## HOW TO COMPLETE THIS TASK
Put the text lines from every item into a JSON list of strings, one string per line, without blank lines. Leave the pictures out of your answer.

## Text data extracted from pages
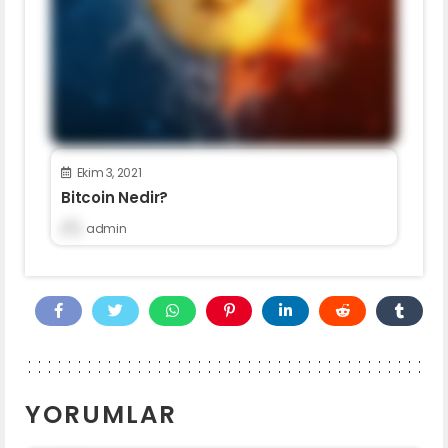
Ekim 3, 2021
Bitcoin Nedir?
admin
YORUMLAR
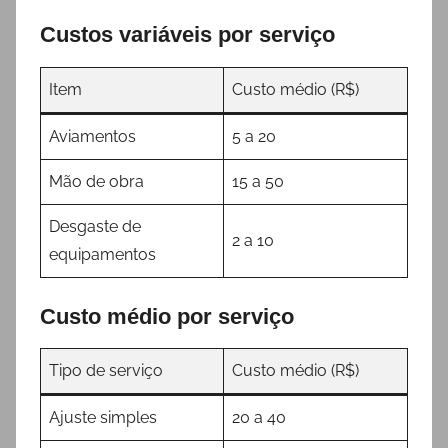
Custos variáveis por serviço
Item
Custo médio (R$)
Aviamentos
5 a 20
Mão de obra
15 a 50
Desgaste de
2 a 10
equipamentos
Custo médio por serviço
Tipo de serviço
Custo médio (R$)
Ajuste simples
20 a 40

## SOLUTION
[
  "Ekim 3, 2021",
  "Bitcoin Nedir?",
  "admin",
  "YORUMLAR",
  "Custos variáveis por serviço",
  "Item",
  "Custo médio (R$)",
  "Aviamentos",
  "5 a 20",
  "Mão de obra",
  "15 a 50",
  "Desgaste de",
  "2 a 10",
  "equipamentos",
  "Custo médio por serviço",
  "Tipo de serviço",
  "Custo médio (R$)",
  "Ajuste simples",
  "20 a 40"
]